=== EXERCISE DESCRIPTION ===
Report each line from the data below that holds the word "media".

Document images with source code:
[Start of Attachment]
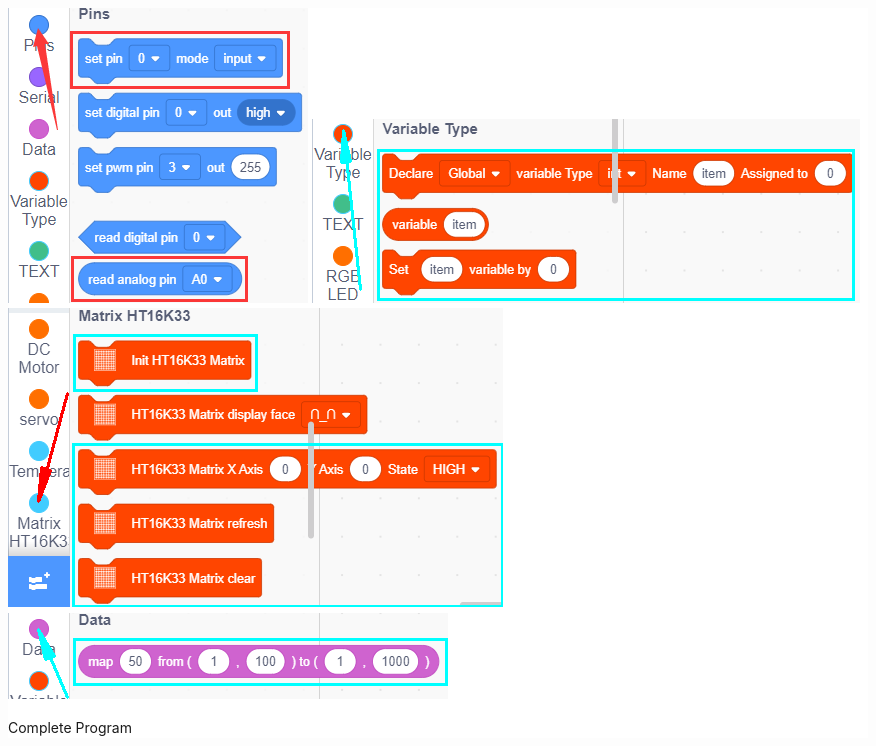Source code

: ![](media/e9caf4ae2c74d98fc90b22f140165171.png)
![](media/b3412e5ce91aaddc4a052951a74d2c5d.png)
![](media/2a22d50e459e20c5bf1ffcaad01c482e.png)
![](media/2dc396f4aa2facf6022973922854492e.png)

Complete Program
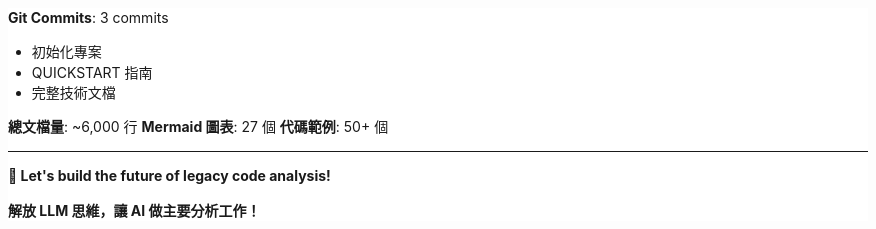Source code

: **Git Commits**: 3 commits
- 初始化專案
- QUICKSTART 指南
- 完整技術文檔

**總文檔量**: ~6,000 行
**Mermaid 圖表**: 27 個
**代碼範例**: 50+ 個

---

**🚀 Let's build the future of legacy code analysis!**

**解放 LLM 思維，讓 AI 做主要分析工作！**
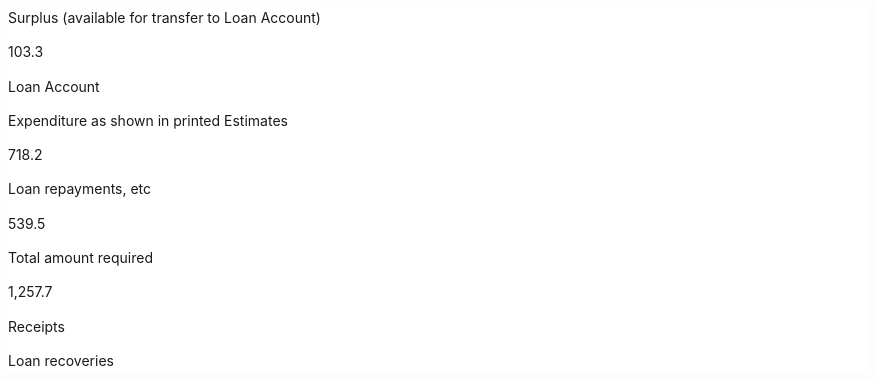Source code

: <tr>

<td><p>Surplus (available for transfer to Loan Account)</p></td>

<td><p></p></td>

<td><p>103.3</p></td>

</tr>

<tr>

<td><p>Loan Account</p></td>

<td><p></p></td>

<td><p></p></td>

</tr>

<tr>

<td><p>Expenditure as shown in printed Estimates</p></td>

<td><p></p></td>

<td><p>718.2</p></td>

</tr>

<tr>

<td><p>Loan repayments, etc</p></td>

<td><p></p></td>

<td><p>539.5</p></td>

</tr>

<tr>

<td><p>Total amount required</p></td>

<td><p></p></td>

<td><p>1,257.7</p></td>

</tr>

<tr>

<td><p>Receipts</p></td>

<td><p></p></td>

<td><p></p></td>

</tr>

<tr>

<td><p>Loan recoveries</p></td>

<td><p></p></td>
[End of Attachment]
=== TASK RESPONSE ===
: ![](media/e9caf4ae2c74d98fc90b22f140165171.png)
![](media/b3412e5ce91aaddc4a052951a74d2c5d.png)
![](media/2a22d50e459e20c5bf1ffcaad01c482e.png)
![](media/2dc396f4aa2facf6022973922854492e.png)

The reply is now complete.